History of Tai Chi Chuan

Zhang Sanfeng is a semi-legendary figure. It is said, that he was a Chinese Taoist priest who achieved immortality. A certain amount of mysticism surrounds him, making exact dates of his existence uncertain. However, he is said to have lived around either the late Song Dynasty 960-1279, Yuan Dynasty 1271-1368 or Ming Dynasty 1368-1644. His name is said to have been Zhang Junbao before he became a Taoist priest.

Zhang Sangfen declined an official position and left his property to his family, in order to travel around China to live the life of an ascetic. He spent several years at Hua Mountain before settling in Wu Tang Mountain.
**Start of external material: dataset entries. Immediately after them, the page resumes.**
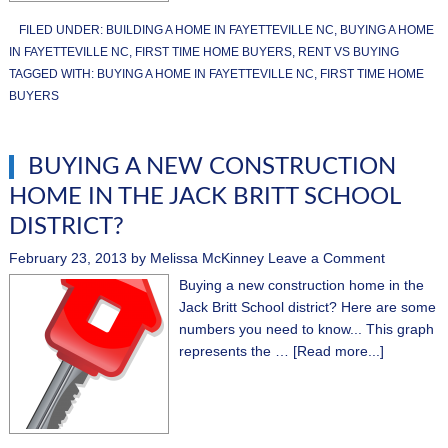
FILED UNDER:
BUILDING A HOME IN FAYETTEVILLE NC
,
BUYING A HOME
IN FAYETTEVILLE NC
,
FIRST TIME HOME BUYERS
,
RENT VS BUYING
TAGGED WITH:
BUYING A HOME IN FAYETTEVILLE NC
,
FIRST TIME HOME
BUYERS
BUYING A NEW CONSTRUCTION
HOME IN THE JACK BRITT SCHOOL
DISTRICT?
February 23, 2013
by
Melissa McKinney
Leave a Comment
Buying a new construction home in the
Jack Britt School district? Here are some
numbers you need to know... This graph
represents the …
[Read more...]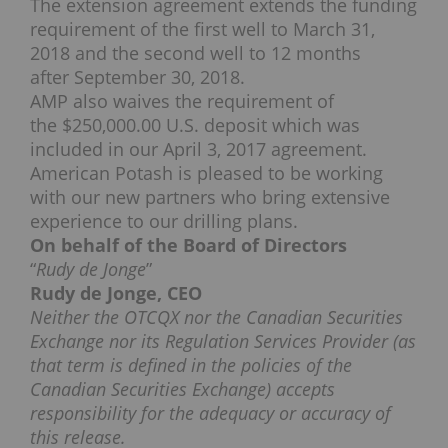
The extension agreement extends the funding
requirement of the first well to
March 31,
2018
and the second well to 12 months
after
September 30, 2018
.
AMP also waives the requirement of
the
$250,000.00
U.S. deposit which was
included in our
April 3, 2017
agreement.
American Potash is pleased to be working
with our new partners who bring extensive
experience to our drilling plans.
On behalf of the Board of Directors
“
Rudy de Jonge
”
Rudy de Jonge
, CEO
Neither the OTCQX nor the Canadian Securities
Exchange nor its Regulation Services Provider (as
that term is defined in the policies of the
Canadian Securities Exchange) accepts
responsibility for the adequacy or accuracy of
this release.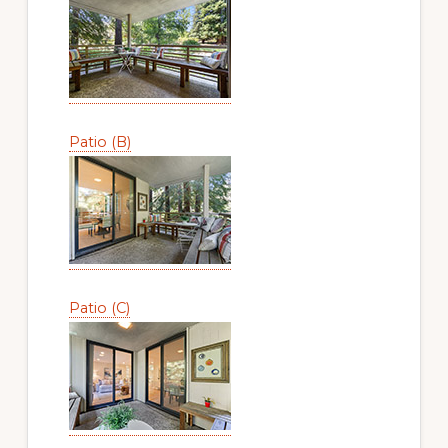
Patio (B)
Patio (C)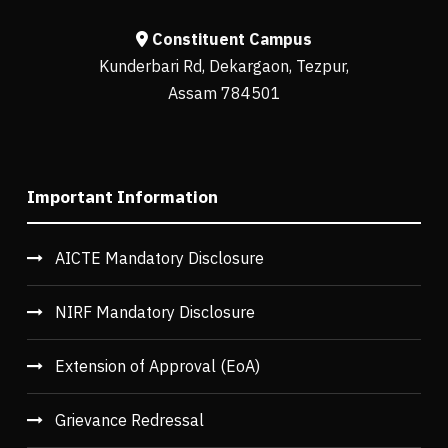
Constituent Campus
Kunderbari Rd, Dekargaon, Tezpur,
Assam 784501
Important Information
AICTE Mandatory Disclosure
NIRF Mandatory Disclosure
Extension of Approval (EoA)
Grievance Redressal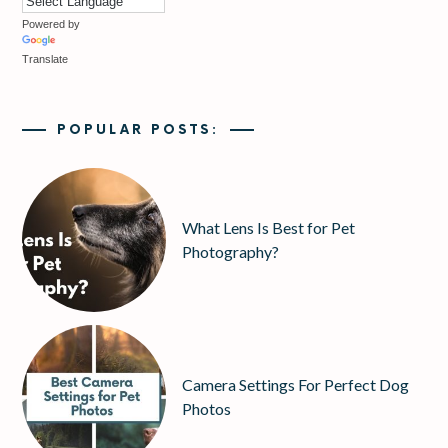
Powered by
Translate
POPULAR POSTS:
What Lens Is Best for Pet
Photography?
Camera Settings For Perfect Dog
Photos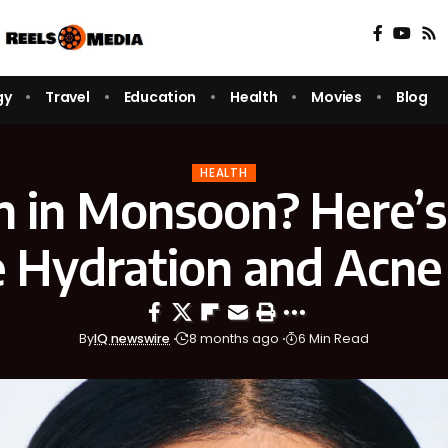
gy
Travel
Education
Health
Movies
Blog
HEALTH
in in Monsoon? Here’
 Hydration and Acne
By
IQ newswire
8 months ago
6 Min Read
Zhang Sangfen is a legendary cult hero, who is credited by modern practitioners and enthusiats, as having originated the concepts of neijia ‘internal school’ or ‘internal martial arts’, particularly Tai chi chuan. This came about as a result of his mastery of Taoist, Tao Yin (respiration therapy or breathing exercises), and the combination of different systems of philosophical and religious beliefs and practices, such as; Confucianism, Zen Buddhism and Shaolin martial arts. On one occasion on Wudang Mountain, Zhang Sanfeng observed a bird attacking a snake. He was greatly inspired by the snake’s defensive tactics of remaining still and alert during the birds onslaught, until the snake made a well-timed lunge and fatally bit its attacker. It was this battle between bird and snake, that inspired him to create a Tai chi chuan form consisting of 72-movements. Legend also associates him with the Taoist monasteries at Wudang Mountains in Hubei province.

Zhang Sanfeng is said to have been very skilled in Shaolin Kung Fu, and an expert in the White Crane and Snake styles of Chinese martial arts. He was also said to be an expert in the use of the Chinese straight sword or ‘Jian’. Zhang Sanfeng’s master was Xu Xuanping, who was a hermit, poet and expert in Taoist Tao Yin and lived during the Tang dynasty 618–907. This information is taken from 19th century documents preserved within the Yang and Wu family’s archives. 

The Tai Chi families who credit the foundation of their art to Zhang Sanfeng traditionally celebrate his birthdate as the 9th day of the 3rd Chinese lunar month.